— Request A —
Repeat word for word the part of the passage on reputation management starting at "Most users are" and ending at "on these results.".

— Extracted text —
Search Engine Reputation Management 3
Reputation management is a process that integrates business strategy, marketing, branding, organizational
engagement, and communications. Through this integration, the organization creates "a formal reputation risk plan"
that allows it to identify where and how it creates perceived value with each stakeholder and where there are gaps.
The process manages reputation cross-functionally and at all "touch points". The research that is done focuses on key
reputation metrics. Activities performed by individual or organization which attempt to maintain or create a certain
frame of mind regarding themselves in the public eye. Reputation management is the process of identifying what
other people are saying or feeling about a person or a business; and taking steps to ensure that the general consensus
is in line with your goals. Many people and organizations use various forms of social media to monitor their
reputation.[5]
Online communities
eBay
eBay is an online marketplace, a forum for the exchange of goods. The feedback system on eBay asks each user to
post his opinion (positive or negative) on the person with whom he transacted. Every place a user's system handle
("ID") is displayed, his feedback is displayed with it.
Since having primarily positive feedback will improve a user's reputation and therefore make other users more
comfortable in dealing with him, users are encouraged to behave in acceptable ways—that is, by dealing squarely
with other users, both as buyers and as sellers.
Most users are extremely averse to negative feedback and will go to great lengths to avoid it. There is even such a
thing as feedback blackmail, in which a party to a transaction threatens negative feedback to gain an unfair
concession. The fear of getting negative feedback is so great that many users automatically leave positive feedback,
with strongly worded comments, in hopes of getting the same in return. Thus, research has shown that a very large
number (greater than 98%) of all transactions result in positive feedback. Academic researchers have called the
entire eBay system into question based on these results.

— Request B —
Write out the records starting at their first line and ending at the line containing "Click here to login", both included, substituting "Saved Items" for "Wishlist" and leaving all else unchanged. Omit the pictures from your answer.

[Dataset entries]
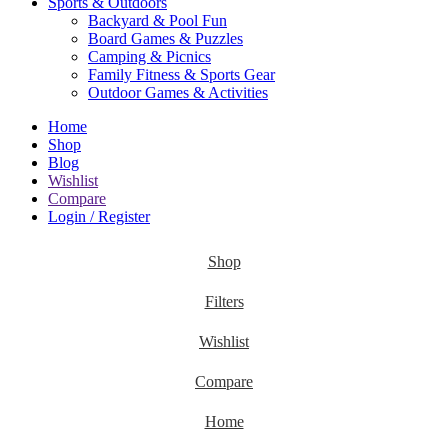
Sports & Outdoors
Backyard & Pool Fun
Board Games & Puzzles
Camping & Picnics
Family Fitness & Sports Gear
Outdoor Games & Activities
Home
Shop
Blog
Wishlist
Compare
Login / Register
Shop
Filters
Wishlist
Compare
Home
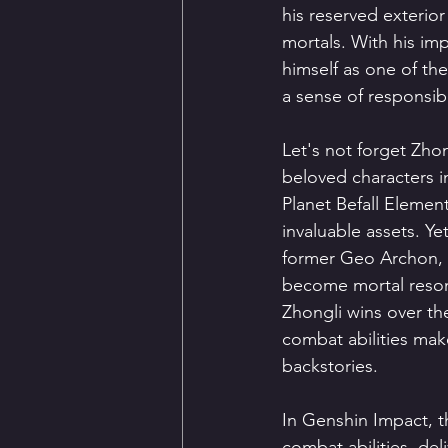
his reserved exterior
mortals. With his imp
himself as one of th
a sense of responsibil
Let's not forget Zh
beloved characters i
Planet Befall Elemen
invaluable assets. Yet,
former Geo Archon, h
become mortal reson
Zhongli wins over the
combat abilities mak
backstories.
In Genshin Impact, t
combat abilities, de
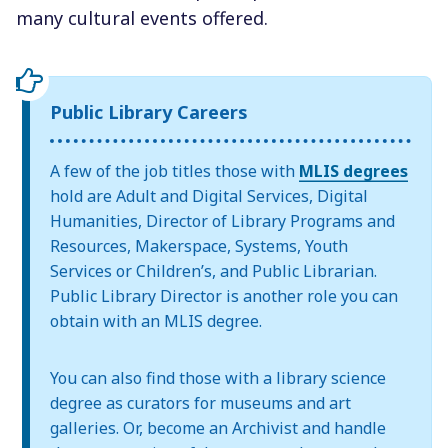
many cultural events offered.
Public Library Careers
A few of the job titles those with
MLIS degrees
hold are Adult and Digital Services, Digital
Humanities, Director of Library Programs and
Resources, Makerspace, Systems, Youth
Services or Children’s, and Public Librarian.
Public Library Director is another role you can
obtain with an MLIS degree.
You can also find those with a library science
degree as curators for museums and art
galleries. Or, become an Archivist and handle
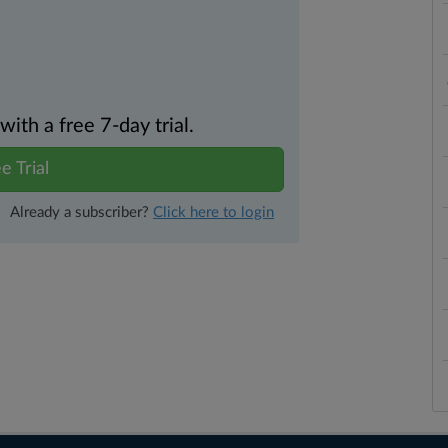
th a free 7-day trial.
e Trial
Already a subscriber?
Click here to login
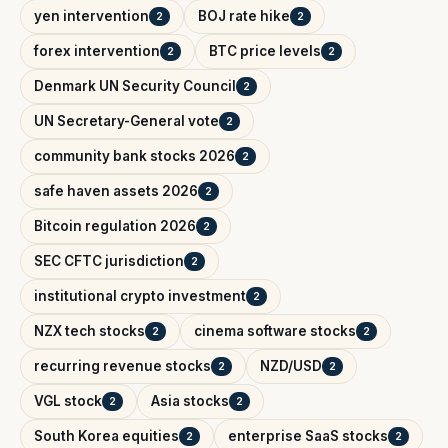
yen intervention
BOJ rate hike
2
2
forex intervention
BTC price levels
2
2
Denmark UN Security Council
2
UN Secretary-General vote
2
community bank stocks 2026
2
safe haven assets 2026
2
Bitcoin regulation 2026
2
SEC CFTC jurisdiction
2
institutional crypto investment
2
NZX tech stocks
cinema software stocks
2
2
recurring revenue stocks
NZD/USD
2
2
VGL stock
Asia stocks
2
2
South Korea equities
enterprise SaaS stocks
2
2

— Exercise response A —
Most users are extremely averse to negative feedback and will go to great lengths to avoid it. There is even such a
thing as feedback blackmail, in which a party to a transaction threatens negative feedback to gain an unfair
concession. The fear of getting negative feedback is so great that many users automatically leave positive feedback,
with strongly worded comments, in hopes of getting the same in return. Thus, research has shown that a very large
number (greater than 98%) of all transactions result in positive feedback. Academic researchers have called the
entire eBay system into question based on these results.

— Exercise response B —
Sports & Outdoors
Backyard & Pool Fun
Board Games & Puzzles
Camping & Picnics
Family Fitness & Sports Gear
Outdoor Games & Activities
Home
Shop
Blog
Saved Items
Compare
Login / Register
Shop
Filters
Saved Items
Compare
Home
his reserved exterior
mortals. With his imp
himself as one of th
a sense of responsibil
Let's not forget Zh
beloved characters i
Planet Befall Elemen
invaluable assets. Yet,
former Geo Archon, h
become mortal reson
Zhongli wins over the
combat abilities mak
backstories.
In Genshin Impact, t
combat abilities, de
many cultural events offered.
Public Library Careers
A few of the job titles those with
MLIS degrees
hold are Adult and Digital Services, Digital
Humanities, Director of Library Programs and
Resources, Makerspace, Systems, Youth
Services or Children’s, and Public Librarian.
Public Library Director is another role you can
obtain with an MLIS degree.
You can also find those with a library science
degree as curators for museums and art
galleries. Or, become an Archivist and handle
th a free 7-day trial.
e Trial
Already a subscriber?
Click here to login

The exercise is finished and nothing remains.